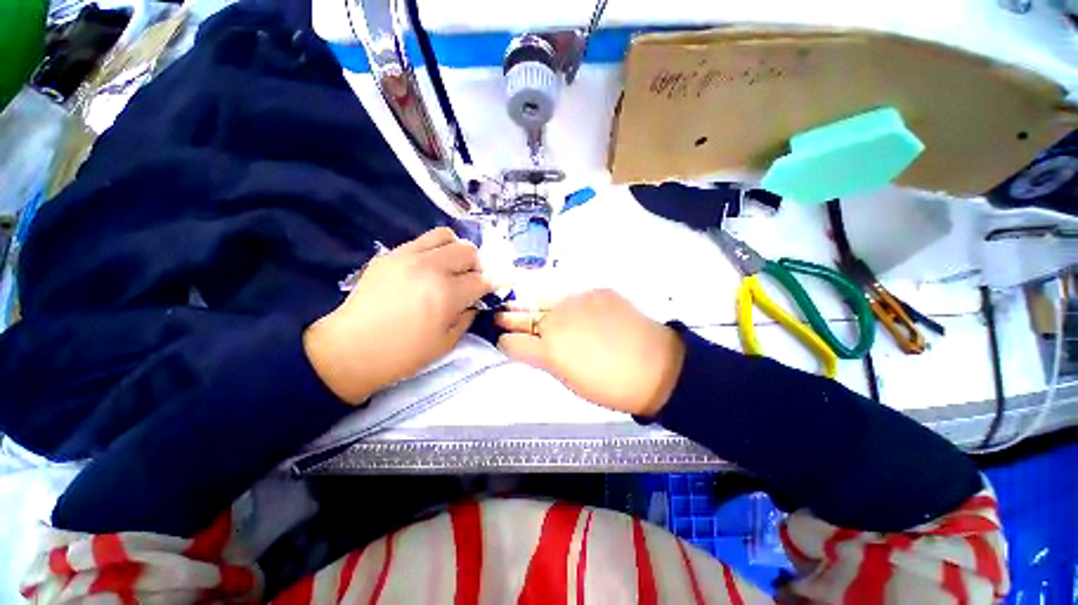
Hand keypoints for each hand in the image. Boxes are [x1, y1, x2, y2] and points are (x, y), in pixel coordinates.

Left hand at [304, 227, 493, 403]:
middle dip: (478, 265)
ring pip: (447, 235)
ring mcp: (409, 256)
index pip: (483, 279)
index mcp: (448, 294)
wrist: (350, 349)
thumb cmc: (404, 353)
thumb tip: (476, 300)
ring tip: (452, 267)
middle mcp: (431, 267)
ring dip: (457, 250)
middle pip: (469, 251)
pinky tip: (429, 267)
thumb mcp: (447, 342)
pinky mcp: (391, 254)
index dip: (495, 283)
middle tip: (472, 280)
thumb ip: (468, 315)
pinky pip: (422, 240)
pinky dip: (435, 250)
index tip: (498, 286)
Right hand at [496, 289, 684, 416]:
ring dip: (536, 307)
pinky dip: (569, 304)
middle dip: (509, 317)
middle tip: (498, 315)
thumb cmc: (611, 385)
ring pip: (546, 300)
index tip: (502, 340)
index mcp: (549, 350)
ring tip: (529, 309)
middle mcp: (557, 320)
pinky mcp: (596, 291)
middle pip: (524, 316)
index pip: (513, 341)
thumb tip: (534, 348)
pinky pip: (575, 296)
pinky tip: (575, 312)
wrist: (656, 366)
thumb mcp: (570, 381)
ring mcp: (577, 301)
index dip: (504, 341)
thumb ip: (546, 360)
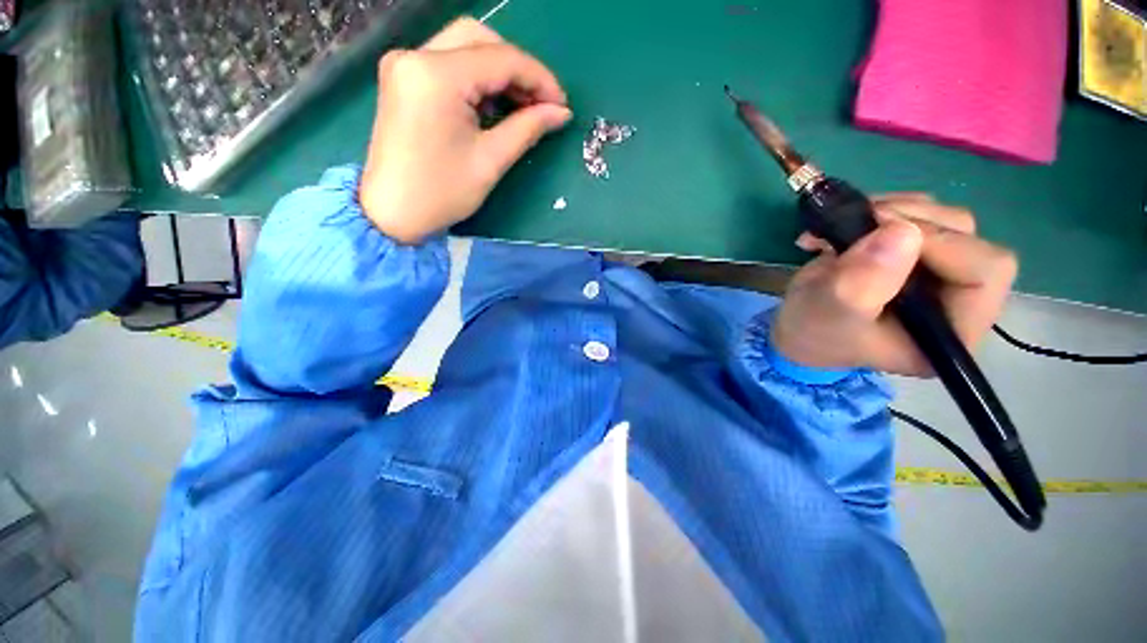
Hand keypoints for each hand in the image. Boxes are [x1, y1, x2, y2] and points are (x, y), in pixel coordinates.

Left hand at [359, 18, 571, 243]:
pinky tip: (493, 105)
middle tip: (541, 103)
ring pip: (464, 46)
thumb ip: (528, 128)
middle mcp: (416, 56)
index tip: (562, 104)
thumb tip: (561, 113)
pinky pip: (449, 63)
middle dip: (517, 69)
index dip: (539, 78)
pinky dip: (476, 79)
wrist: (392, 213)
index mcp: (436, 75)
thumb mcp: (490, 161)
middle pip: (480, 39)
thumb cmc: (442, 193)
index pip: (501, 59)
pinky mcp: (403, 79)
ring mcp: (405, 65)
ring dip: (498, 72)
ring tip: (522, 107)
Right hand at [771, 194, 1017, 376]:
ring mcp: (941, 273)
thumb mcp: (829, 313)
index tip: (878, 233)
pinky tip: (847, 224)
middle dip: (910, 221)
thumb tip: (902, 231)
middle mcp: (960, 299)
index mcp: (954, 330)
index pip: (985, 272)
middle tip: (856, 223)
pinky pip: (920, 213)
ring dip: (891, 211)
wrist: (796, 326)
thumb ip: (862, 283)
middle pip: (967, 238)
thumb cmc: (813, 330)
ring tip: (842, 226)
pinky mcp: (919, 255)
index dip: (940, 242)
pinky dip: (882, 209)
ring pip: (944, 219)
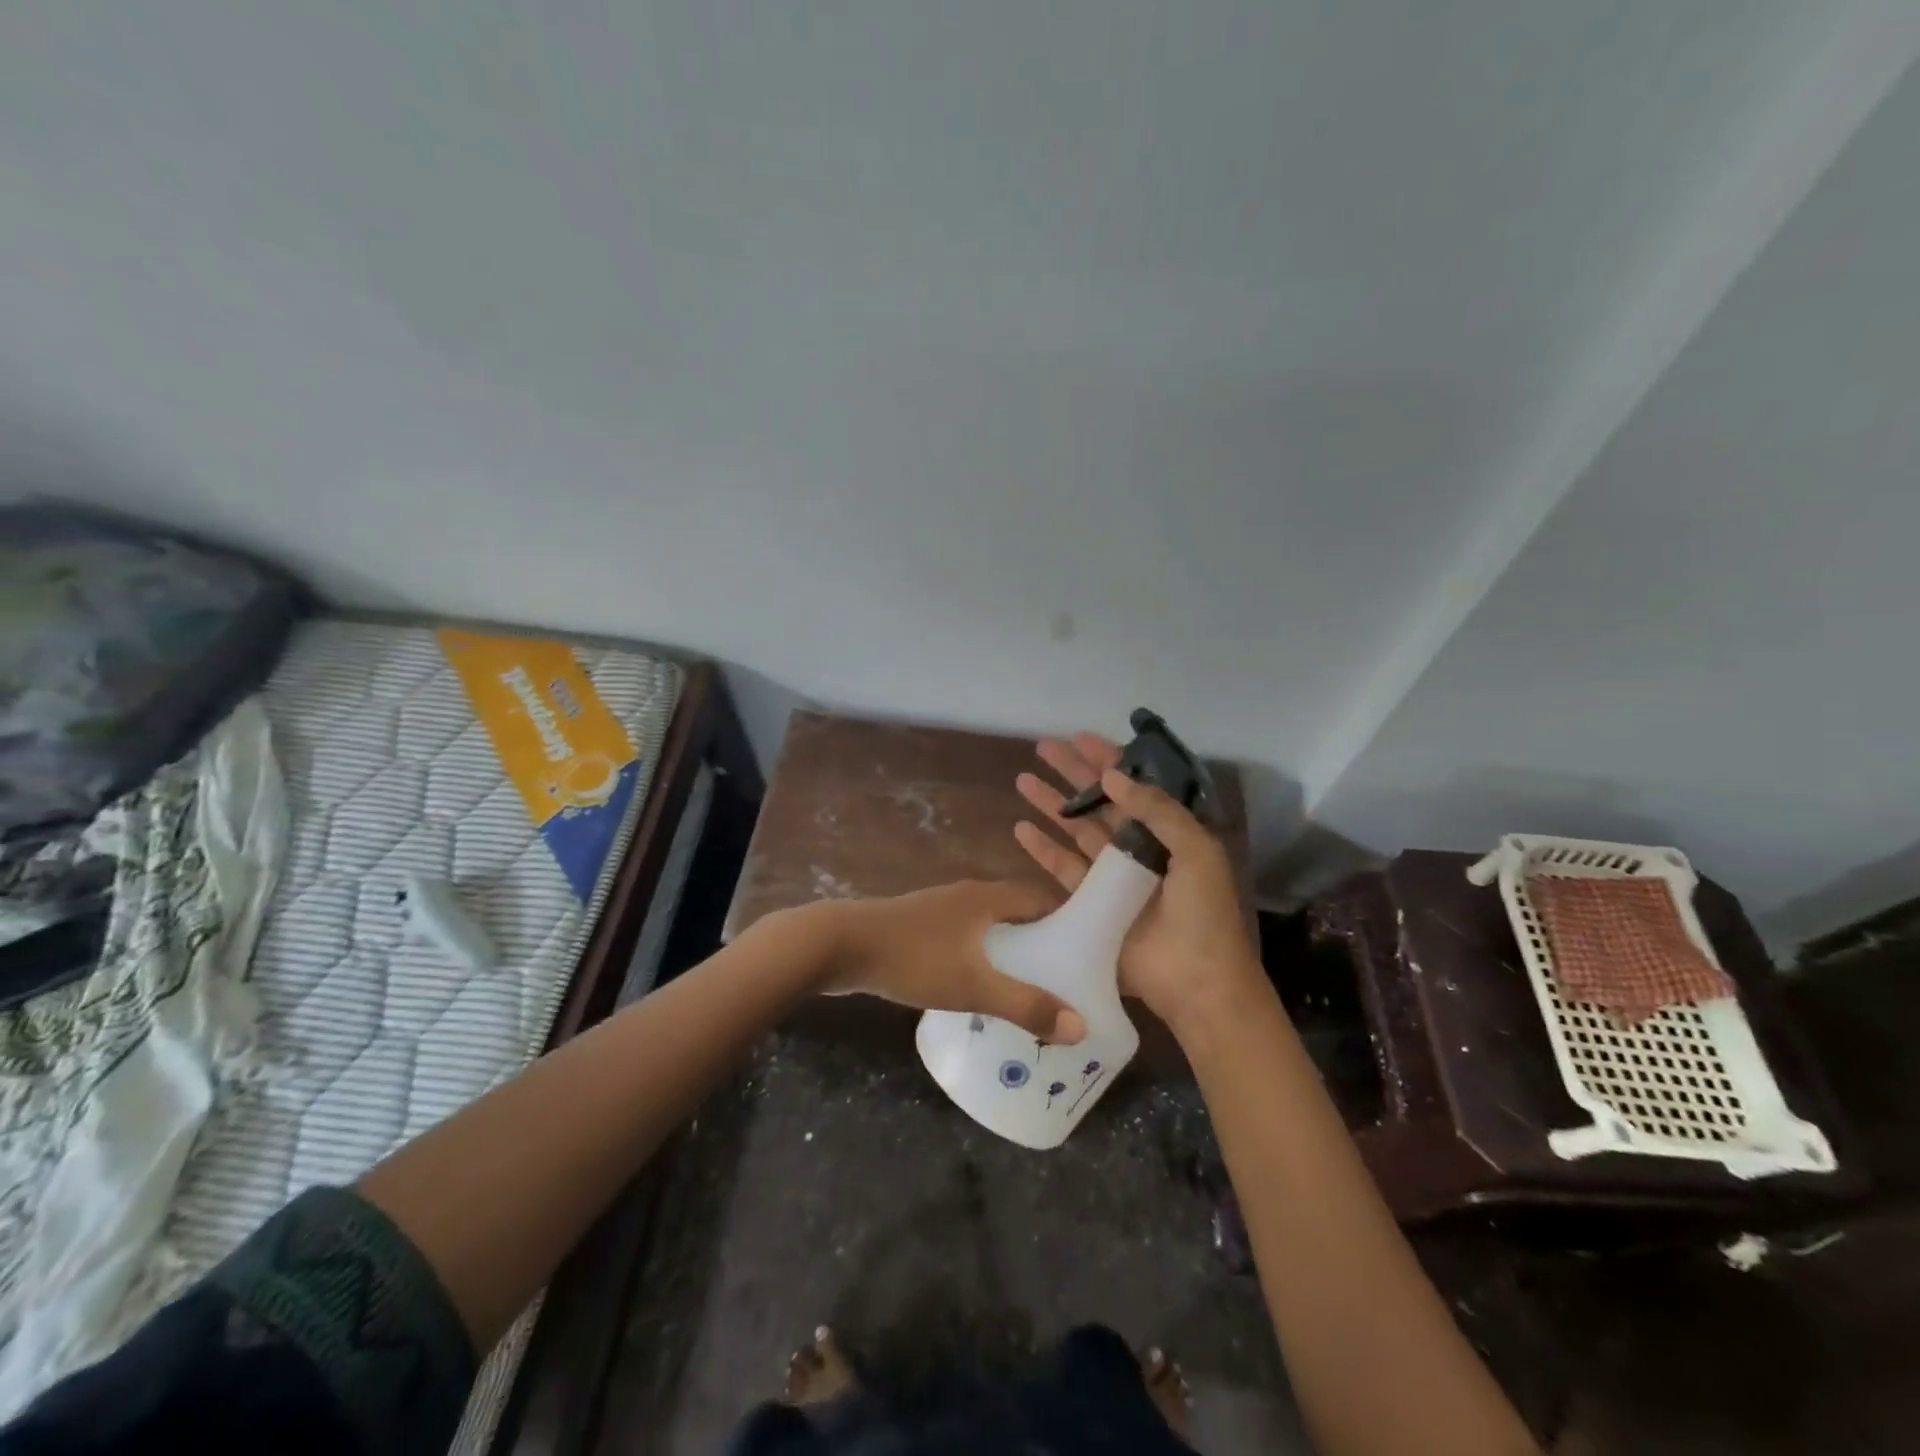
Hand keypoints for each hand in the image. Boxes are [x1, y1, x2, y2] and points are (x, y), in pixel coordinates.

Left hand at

--

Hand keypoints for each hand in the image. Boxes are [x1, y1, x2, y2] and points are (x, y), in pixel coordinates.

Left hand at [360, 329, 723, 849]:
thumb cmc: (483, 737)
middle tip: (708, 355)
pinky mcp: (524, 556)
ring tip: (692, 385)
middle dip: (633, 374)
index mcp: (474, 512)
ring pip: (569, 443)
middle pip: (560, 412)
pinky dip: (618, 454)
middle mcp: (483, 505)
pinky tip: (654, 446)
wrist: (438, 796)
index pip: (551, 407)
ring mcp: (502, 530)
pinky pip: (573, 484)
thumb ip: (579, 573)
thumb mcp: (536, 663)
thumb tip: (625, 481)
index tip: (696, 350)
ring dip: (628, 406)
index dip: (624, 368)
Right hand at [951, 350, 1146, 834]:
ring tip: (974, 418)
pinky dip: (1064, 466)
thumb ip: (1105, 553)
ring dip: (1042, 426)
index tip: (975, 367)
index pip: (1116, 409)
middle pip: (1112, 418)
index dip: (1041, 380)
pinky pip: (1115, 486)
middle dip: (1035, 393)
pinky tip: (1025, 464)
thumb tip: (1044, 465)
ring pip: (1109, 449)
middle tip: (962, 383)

--

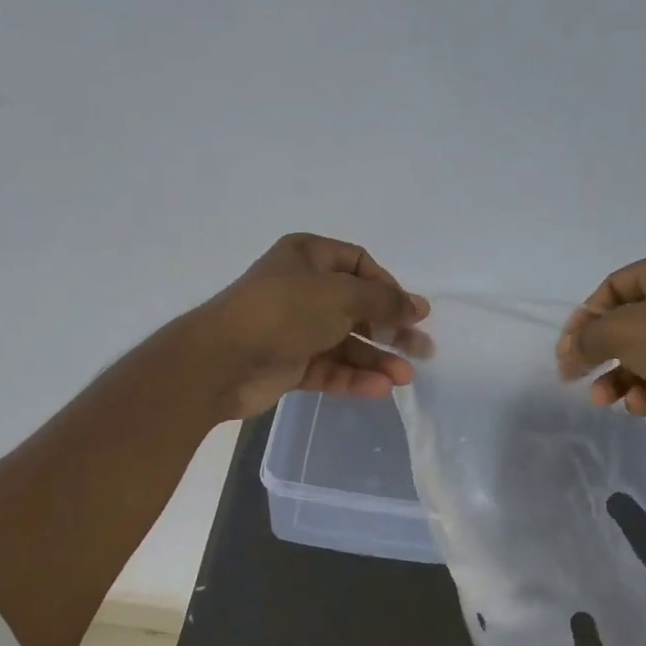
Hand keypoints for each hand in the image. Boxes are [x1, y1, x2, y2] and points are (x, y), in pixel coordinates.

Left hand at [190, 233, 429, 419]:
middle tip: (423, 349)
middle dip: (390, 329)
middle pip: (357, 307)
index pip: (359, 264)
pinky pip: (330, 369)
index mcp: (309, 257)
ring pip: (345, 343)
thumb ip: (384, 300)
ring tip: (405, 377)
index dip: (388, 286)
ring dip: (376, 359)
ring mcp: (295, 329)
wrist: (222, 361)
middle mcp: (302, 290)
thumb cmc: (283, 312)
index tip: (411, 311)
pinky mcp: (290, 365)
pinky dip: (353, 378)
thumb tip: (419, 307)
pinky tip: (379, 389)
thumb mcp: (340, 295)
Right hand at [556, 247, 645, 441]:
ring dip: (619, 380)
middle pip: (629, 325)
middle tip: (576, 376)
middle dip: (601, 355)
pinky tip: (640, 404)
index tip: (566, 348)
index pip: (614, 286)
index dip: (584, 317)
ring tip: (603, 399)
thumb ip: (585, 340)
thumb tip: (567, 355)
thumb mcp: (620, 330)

**What this task involves**
The lines in the records above that include the word "Right" must be copied out.

**Task output**
Right hand at [496, 289, 684, 416]:
Right hand at [771, 194, 1017, 376]:
Right hand at [951, 350, 1146, 834]:
Right hand at [556, 247, 645, 441]:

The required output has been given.